= Merchants of the Staple =

The Company of Merchants of the Staple of England, the Merchants of the Staple, also known as the Merchant Staplers, is an English company incorporated by Royal Charter in 1319 (and so the oldest mercantile corporation in England) dealing in wool, skins, lead and tin which controlled the export of wool to the continent during the late medieval period. The company of the staple may perhaps trace its ancestry back to Merchant Guilds as far as 1248 or even further.

==History==
From 1314, the Crown required all wool for export to be traded at a designated market, called 'The Staple'. This allowed the Crown to monitor the trade and levy tax on exports. A prominent merchant, called the Mayor of the Staple was charged with running the Staple for the Crown.

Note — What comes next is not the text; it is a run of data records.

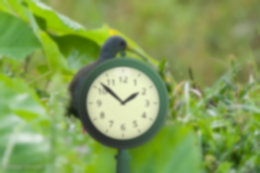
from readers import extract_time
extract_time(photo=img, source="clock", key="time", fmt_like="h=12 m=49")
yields h=1 m=52
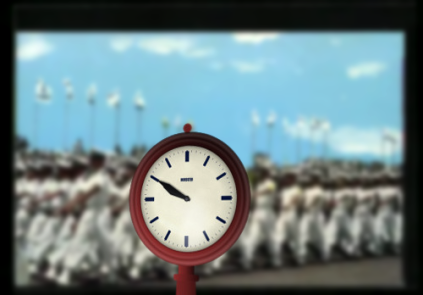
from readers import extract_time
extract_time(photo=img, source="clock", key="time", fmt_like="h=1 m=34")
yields h=9 m=50
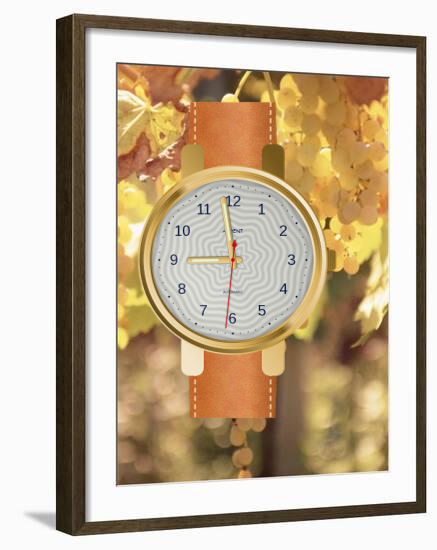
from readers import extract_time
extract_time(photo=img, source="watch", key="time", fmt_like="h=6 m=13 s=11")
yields h=8 m=58 s=31
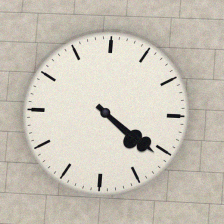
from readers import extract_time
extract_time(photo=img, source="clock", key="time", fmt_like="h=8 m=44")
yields h=4 m=21
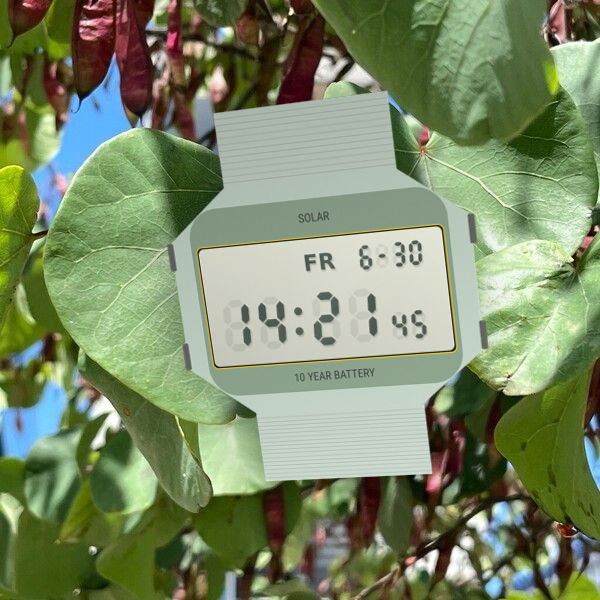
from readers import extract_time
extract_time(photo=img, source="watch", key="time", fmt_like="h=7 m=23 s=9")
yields h=14 m=21 s=45
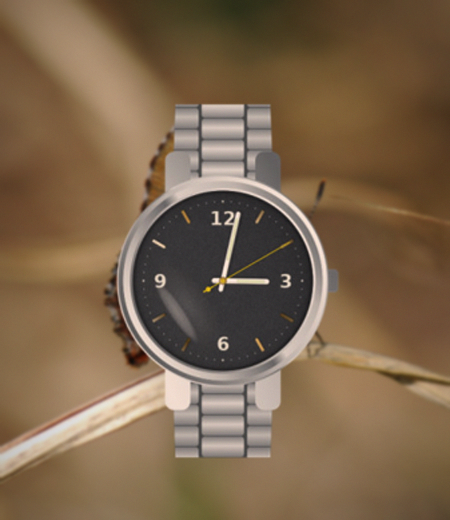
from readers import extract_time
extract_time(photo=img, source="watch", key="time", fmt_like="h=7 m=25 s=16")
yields h=3 m=2 s=10
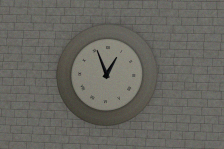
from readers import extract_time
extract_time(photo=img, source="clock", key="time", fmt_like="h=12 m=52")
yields h=12 m=56
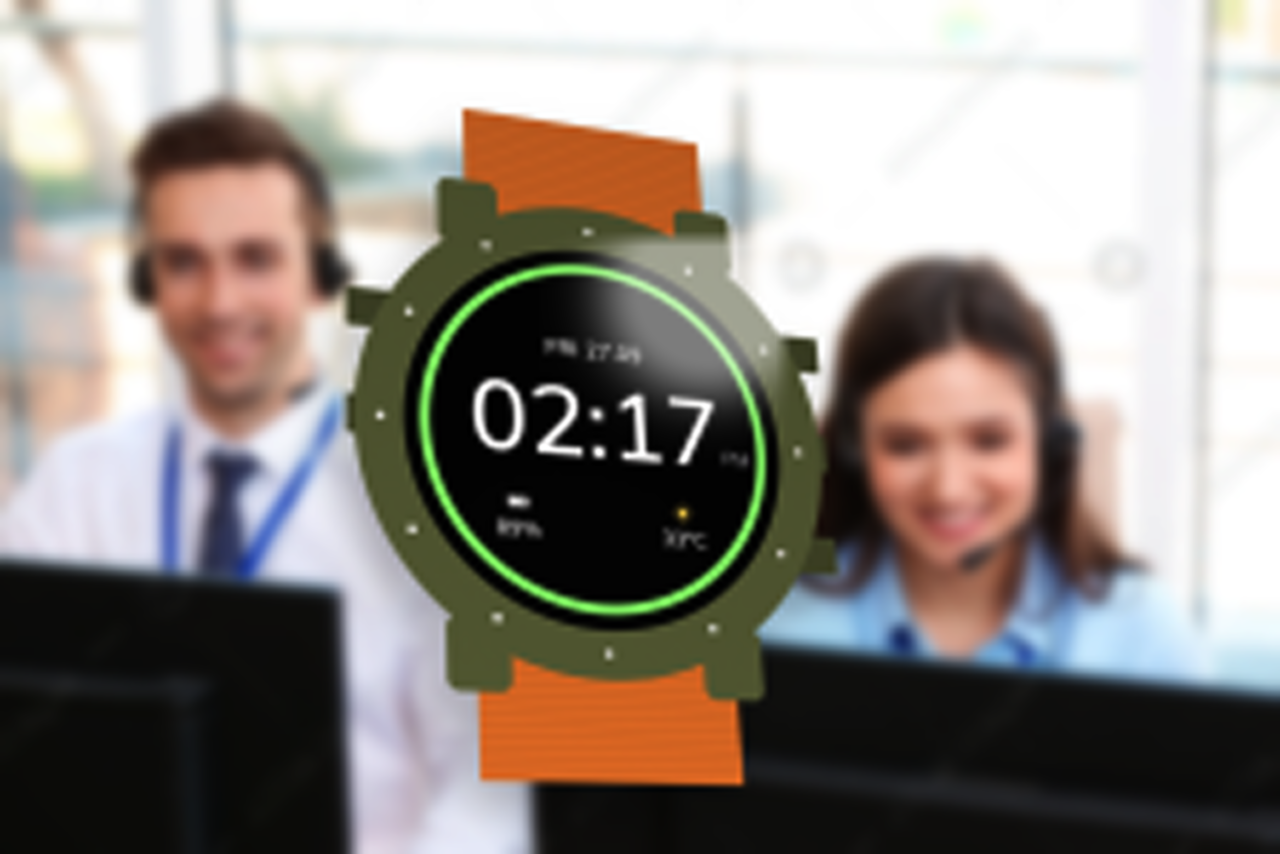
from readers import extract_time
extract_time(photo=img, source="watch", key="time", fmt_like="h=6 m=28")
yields h=2 m=17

The staple was first fixed at Antwerp then successively moved to Saint-Omer, Bruges, Brussels, Louvain, Mechelen and Calais. In 1353 the staple was fixed at Westminster which drew so much business it was raised to the dignity of a town, in 1378 it was removed to Staple Inn, Holborn where it continued.

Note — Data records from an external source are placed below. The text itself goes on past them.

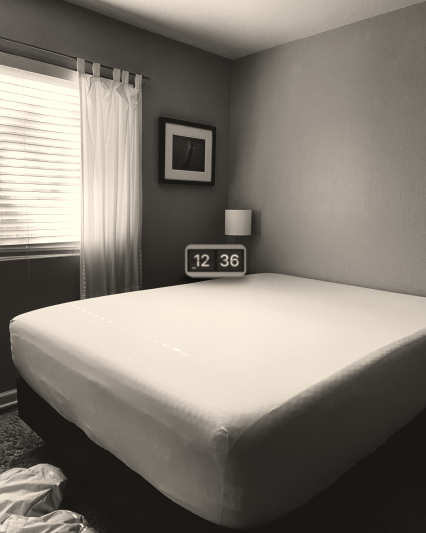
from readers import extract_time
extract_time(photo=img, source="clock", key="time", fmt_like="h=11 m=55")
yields h=12 m=36
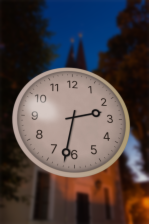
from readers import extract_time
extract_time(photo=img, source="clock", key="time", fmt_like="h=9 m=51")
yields h=2 m=32
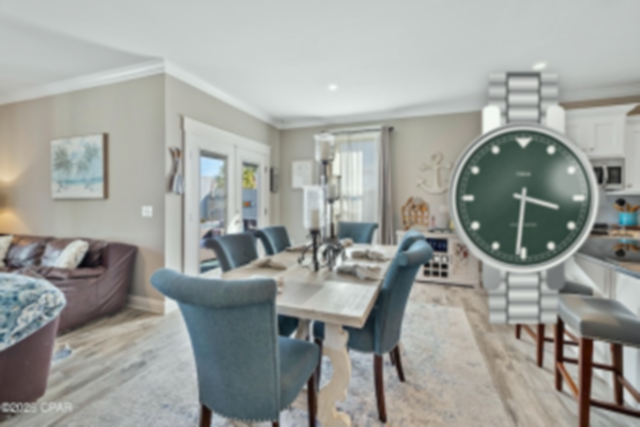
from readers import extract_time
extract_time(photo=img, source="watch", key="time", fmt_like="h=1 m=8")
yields h=3 m=31
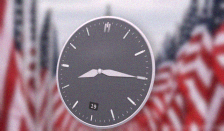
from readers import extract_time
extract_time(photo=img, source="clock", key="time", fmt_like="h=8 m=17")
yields h=8 m=15
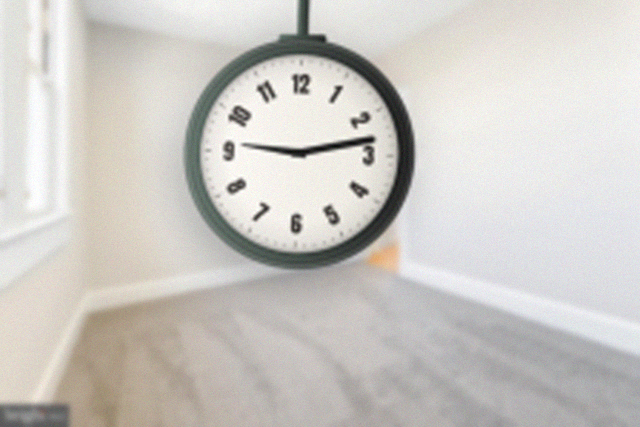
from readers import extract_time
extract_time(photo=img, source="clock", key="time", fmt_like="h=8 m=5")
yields h=9 m=13
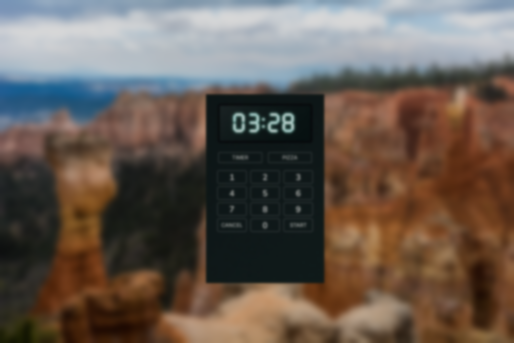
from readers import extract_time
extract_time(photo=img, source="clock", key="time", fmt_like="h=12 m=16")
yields h=3 m=28
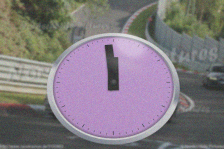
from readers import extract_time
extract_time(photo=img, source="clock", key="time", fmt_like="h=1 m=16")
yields h=11 m=59
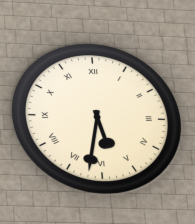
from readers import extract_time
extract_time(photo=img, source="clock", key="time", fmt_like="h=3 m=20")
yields h=5 m=32
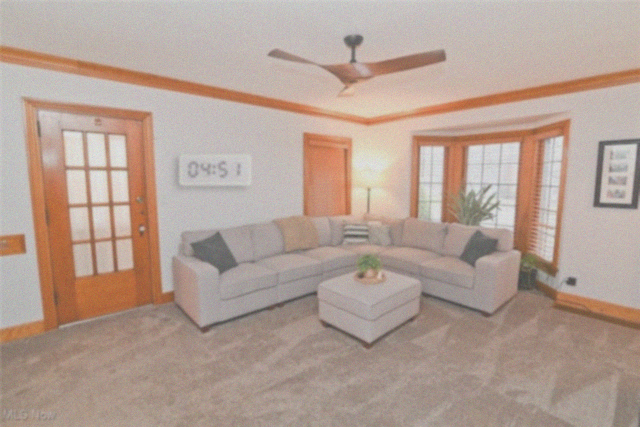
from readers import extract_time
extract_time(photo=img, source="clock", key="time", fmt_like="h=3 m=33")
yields h=4 m=51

===The staple at Calais===
After Calais was conquered in 1347 by the English, Calais was the staple from 1363, after that right had been assigned in turns to Bruges and Antwerp in the first half of the 14th century. A group of twenty-six traders was incorporated as the Company of the Staple at Calais. In exchange for its cooperation in the payment of taxes, the company was granted a total monopoly on wool exports from England. The company was important to the English crown, both as a source of revenue, and through its role in the defence of Calais against the French.

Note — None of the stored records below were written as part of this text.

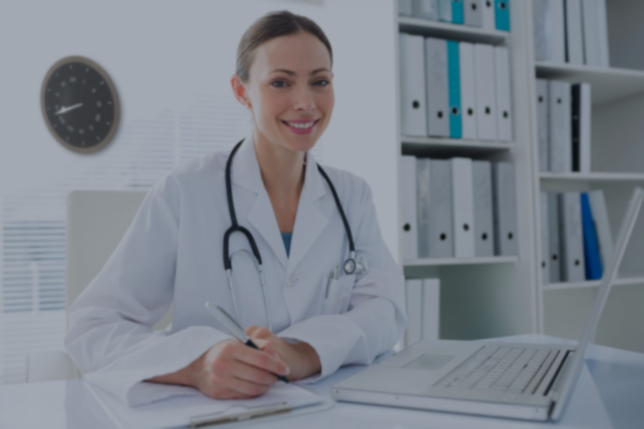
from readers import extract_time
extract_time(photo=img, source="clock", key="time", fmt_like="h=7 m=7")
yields h=8 m=43
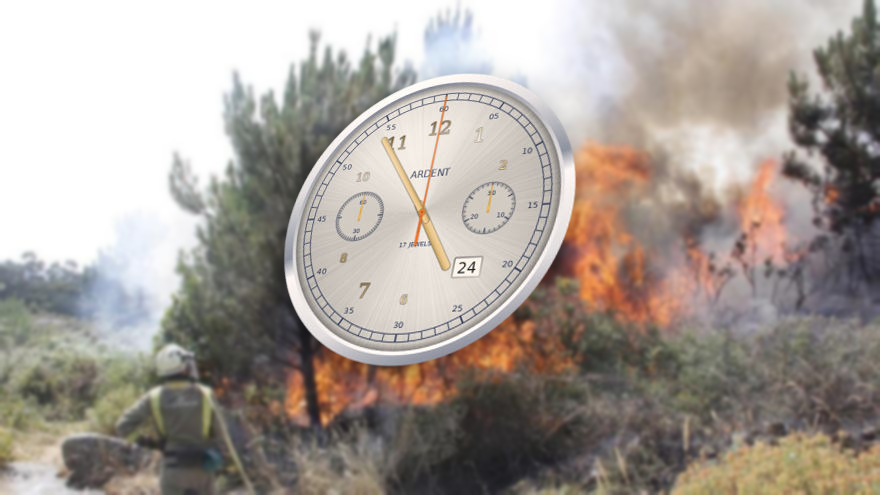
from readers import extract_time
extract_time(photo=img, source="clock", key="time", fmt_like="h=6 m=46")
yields h=4 m=54
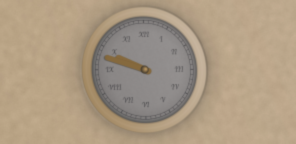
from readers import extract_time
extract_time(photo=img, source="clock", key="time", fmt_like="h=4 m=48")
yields h=9 m=48
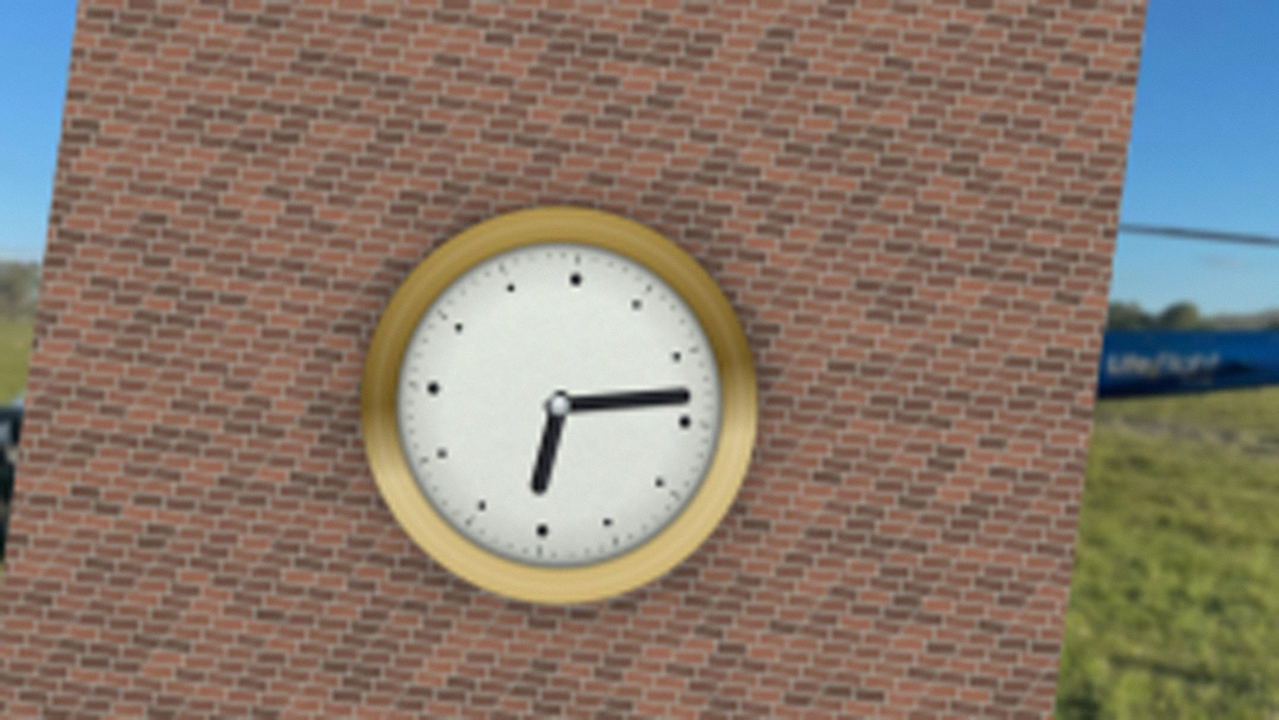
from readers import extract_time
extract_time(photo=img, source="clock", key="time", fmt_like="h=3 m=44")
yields h=6 m=13
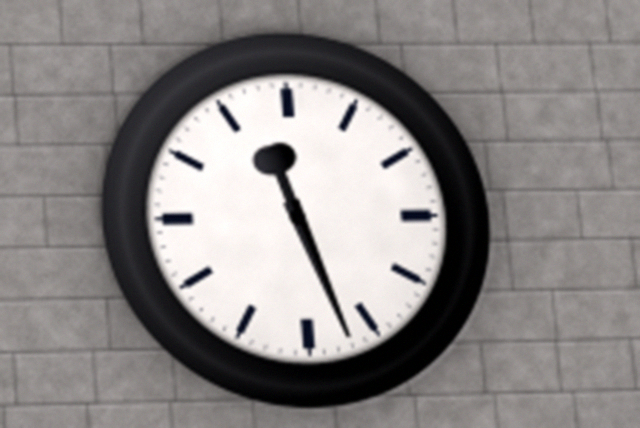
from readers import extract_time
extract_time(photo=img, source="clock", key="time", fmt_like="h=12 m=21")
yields h=11 m=27
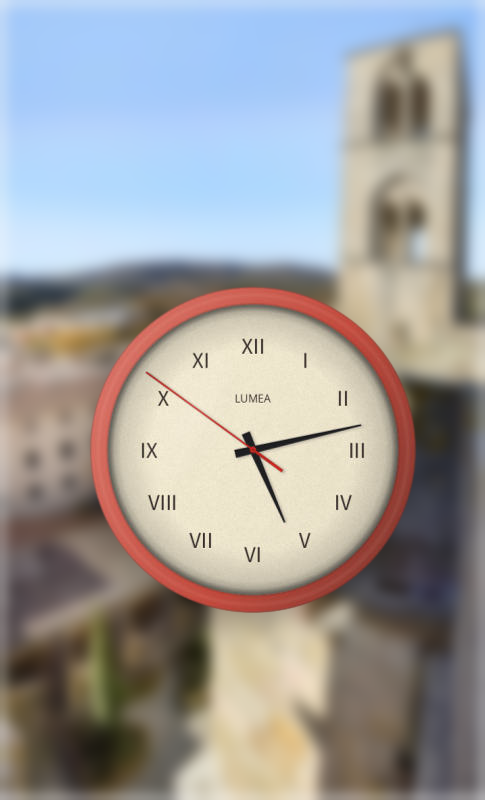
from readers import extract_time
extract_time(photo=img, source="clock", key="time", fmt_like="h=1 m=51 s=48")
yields h=5 m=12 s=51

As domestic cloth production increased, raw wool exports were less important, diminishing the power of the Merchants. In 1558, with the loss of Calais to the French, the staple was transferred to Bruges where the Merchant Staplers continued to enjoy their monopoly on exports. However, in 1614, export of raw wool was banned entirely during the Cockayne Project under the direction of William Cockayne and wool was traded only in domestic staples. The project failed however, because the States-General of the Netherlands banned the import of cloth from England. In 1617 the English lifted their ban, but the Dutch ban remained in place. The Merchant Staplers continued to exist, but only in local markets.

==21st century==
The Company still exists, based in Yorkshire, and makes charitable contributions through bursaries and awards to charities involved in the wool business such as the Nuffield Trust, and to educational travel.

==Notable staplers==
Richard Whittington, Lord Mayor of London, was simultaneously Mayor of the Calais Staple, an office also held by William Browne (1410-1489); Sir Henry Keble, Lord Mayor of London under Henry VIII; Thomas Davenport, Mayor of Leicester, was also a Stapler, as was Henry Plankney (c. 1480-1535) from Grayingham, Lincolnshire. The surviving letters of John Johnson of the manor of Glapthorn, Northamptonshire, provide an insight into the life of a sixteenth-century merchant of the Staple.